NewswireToday - /newswire/ -
New Orleans, LA, United States, 2006/05/01 - Most real estate professionals know that capital gains taxes can be deferred with an exchange of property meeting the requirements of Internal Revenue Code §1031, but not all understand how an exchange differs from a sale..
An exchange requires a transfer of property for another property, where a sale of property is a transfer of property for money.
The primary advantage with an exchange is to:
1) defer the capital gains tax, even though there has been a reduction in the capital gains tax rates, the benefits of a §1031 exchange can be very substantial; and,
2) to fully use your built up equity for acquisition of another property, hopefully of investment grade.
The rules of §1031 can trap the unwary and can result in a loss of some or all of the tax-deferral benefits. The use of legal, real estate and tax advisers familiar with the rules of a §1031 is strongly recommended. As you transact exchanges involving multiple properties, there are other rules that can apply, including, but not limited to, incidental property, single or multiple exchanges, and the same-taxpayer requirement.
Generally, when you exchange one property, you must identify the potential replacement property within 45 days from transfer of the relinquished property and acquire it within 180 days from the same transfer date, unless the transfer occurs later in the year, when the 180-day period can be shortened by the due date of your tax return. if you transfer multiple relinquished properties that close on different dates through one exchange, the identification and exchange periods begin on the date of transfer for the first relinquished property.
It may be challenging to use one exchange for multiple relinquished properties closing on different dates. If the closing date for one or more of the properties is delayed or cancelled, acquisition of the replacement property may be affected. It might be better to structure each closing as a separate exchange and to gain some flexibility in identifying and closing on replacement property However, assuming that the apartment buildings are exchanged using one escrow closing to a single buyer under one contract, the IRS could argue that all of the closings are considered one exchange, which could result in violation of the identification rules.
While there are no clear rules on what is a single and what is a multiple exchange, there are a number of factors to consider:
• Is there a single agreement or are there separate agreements for sale of the relinquished properties?
• Is one escrow or title company handling the closings?
• Is there one qualified intermediary or are there different qualified intermediaries being used for the exchanges?
• Are the properties being closed on different dates?
• Are the relinquished properties contiguous or operated as a single property?

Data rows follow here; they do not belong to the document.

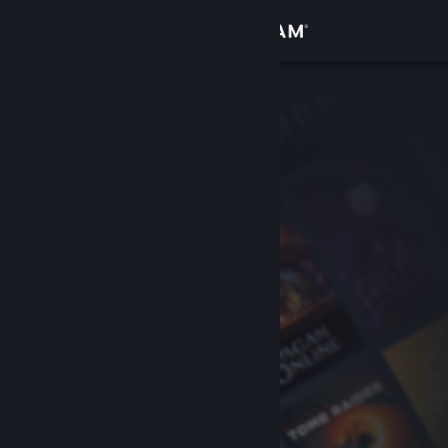
Anmelden
Shop
Community
Info
Support
Sprache ändern
Steam-Mobile-App herunterladen
Desktopversion anzeigen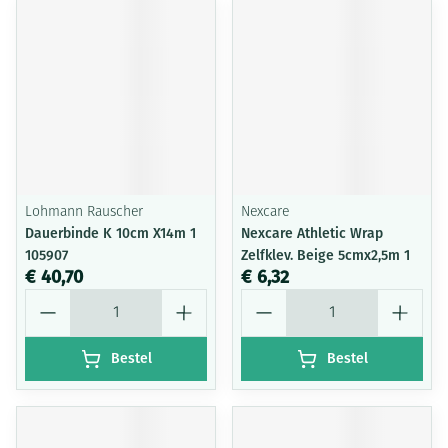
Lohmann Rauscher
Nexcare
Dauerbinde K 10cm X14m 1
Nexcare Athletic Wrap
105907
Zelfklev. Beige 5cmx2,5m 1
€ 40,70
€ 6,32
Aantal
Aantal
Bestel
Bestel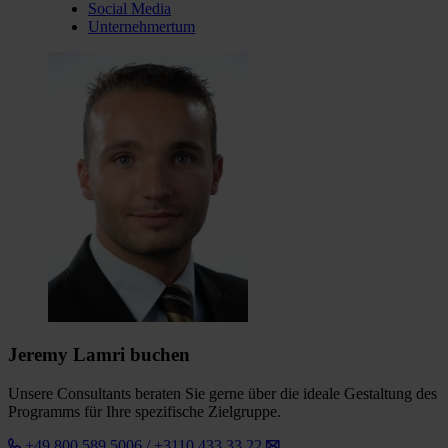
Social Media
Unternehmertum
Jeremy Lamri buchen
Unsere Consultants beraten Sie gerne über die ideale Gestaltung des
Programms für Ihre spezifische Zielgruppe.
+49 800 589 5006 / +3110 433 33 22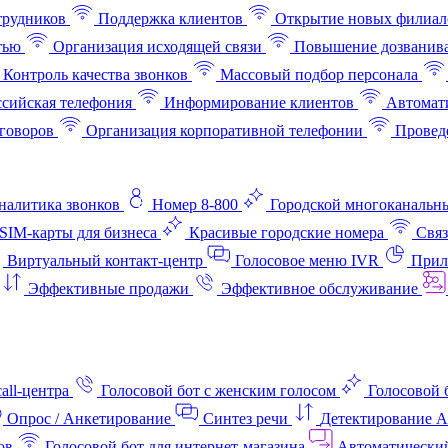
трудников
Поддержка клиентов
Открытие новых филиал
тью
Организация исходящей связи
Повышение дозванив
Контроль качества звонков
Массовый подбор персонала
ссийская телефония
Информирование клиентов
Автомат
говоров
Организация корпоративной телефонии
Проведе
аналитика звонков
Номер 8-800
Городской многоканальн
SIM-карты для бизнеса
Красивые городские номера
Связ
Виртуальный контакт‑центр
Голосовое меню IVR
Прил
Эффективные продажи
Эффективное обслуживание
all-центра
Голосовой бот с женским голосом
Голосовой 
Опрос / Анкетирование
Синтез речи
Детектирование 
ов
Голосовой бот для интернет‑магазина
Автоматически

If separate exchanges are used, it is important to retain legal/tax advisors and make sure that each relinquished property closing is a separate and distinct from the other closings.
Same taxpayer requirement
While it would seem obvious, the same taxpayer that transfers the relinquished property needs to acquire the replacement property. There are circumstances when the type of entity owning the relinquished property will be different in name from the one acquiring the replacement property. For example, the replacement property lender may require that the owner be a bankruptcy remote entity. In most states, a single-member limited liability company (LLC) is permitted. The federal tax laws permit an LLC to elect to he taxed as a disregarded entity, an association or as a sole proprietorship. If the election is made to be a sole proprietorship, the entity is considered disregarded for tax purposes. The IRS has approved the use of a single-member LLC for acquisition of replacement property. This is commonly used in the structuring of Tenants–In-Common (TIC) or Private Annuity Trust transactions.
If you are considering a §1031 exchange of any kind or the purchase of a Tenant In Common interest, be sure to seek the advice of legal counsel and/or other tax advisors on your specific circumstances. Without adequate knowledge, you could end up paying all or part of the capital gains taxes you are trying to defer.